Proper custodianship of facts
True integrity requires two things: One, an even-handed look at the facts. And two, proper handling of the facts. There are times when selective focus is useful, and even right. For example, to be helpful to someone, you may need to focus more on their good qualities than on the bad. You know that if a person harps on your faults, it is demoralizing and depressing, and hard on your self-image and well-being. The same is true of everyone.
There is a legitimate need to manage facts in such a way as to support the good. Let's say you get a job as a counselor in a juvenile detention home, working with young teenagers who have a bad history. As soon as each one comes under your care, you get a file with their criminal record. It tells you all the things that brought them here. And of course, you would want to understand this child, so you're certainly going to read it. But, the question is, then what do you do?
You have to decide how much you want to rub the kid's nose in his past misdeeds, and how much you want to support this kid in his inherent goodness. And you will understand that a dramatic favoring of his good aspects will more likely support his well-being and self-image than rubbing his nose in past mistakes.
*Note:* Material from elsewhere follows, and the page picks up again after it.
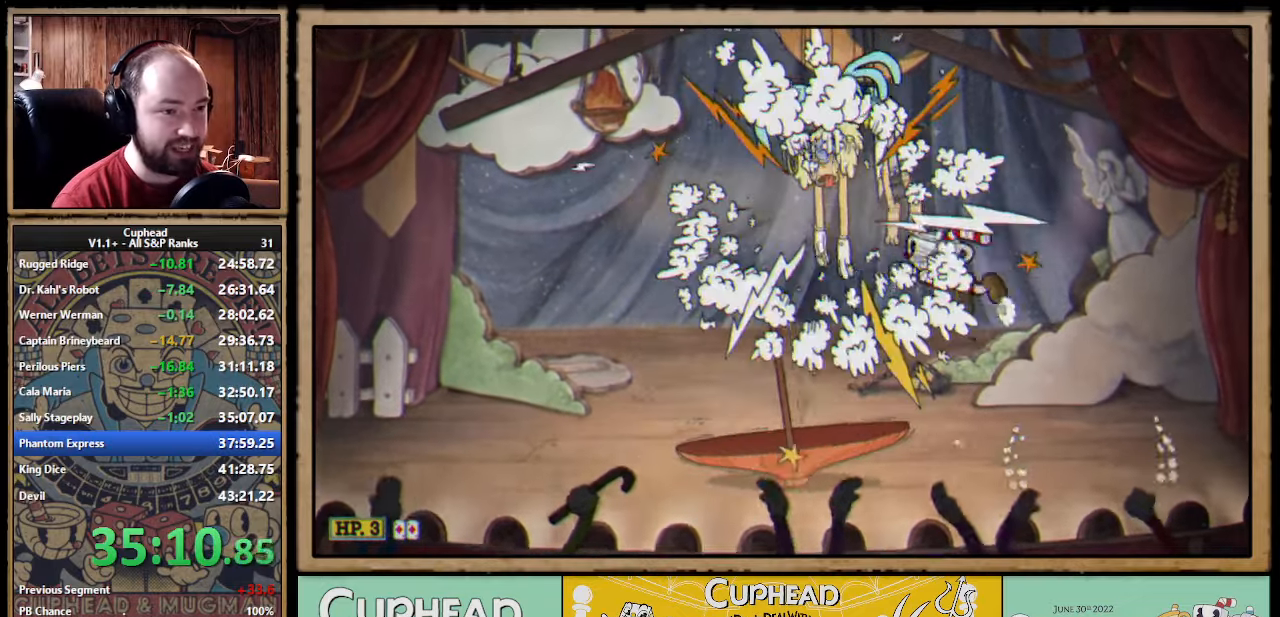
{"buttons": [], "left_stick": "left", "events": [[17, "B", "up"]]}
Another example is the classic infidelity. So many marriages die because someone won't forgive "the AFFAIR." They forgot to forgive and forget. And, their bitter hanging on to this grudge, this grievance, this fact, was tremendously destructive -- a hundred times more destructive than the affair could ever have been. If you looked at the hurt and harm caused by holding on to a grudge like that, your integrity would virtually compel you to forgive and forget. The same is often true when someone has wronged us, or has a habit that irritates us. We do more harm by focusing on their flaw than their flaw could ever do.
So you see, intelligent custodianship of facts is mandatory. Anything less is erosive and destructive.
Just one more example of this type: Your child has a clubfoot. Do you focus on it? Do you harp on it? ... Say no more.
People worry about going into denial if they focus on the good. But it would really be denial not to use discernment in your focus. It would be a denial of your own intelligence and sensitivity -- and your understanding of how life works. Focusing on the good is not denial if you are doing it because you know it's the most healthy and helpful thing to do.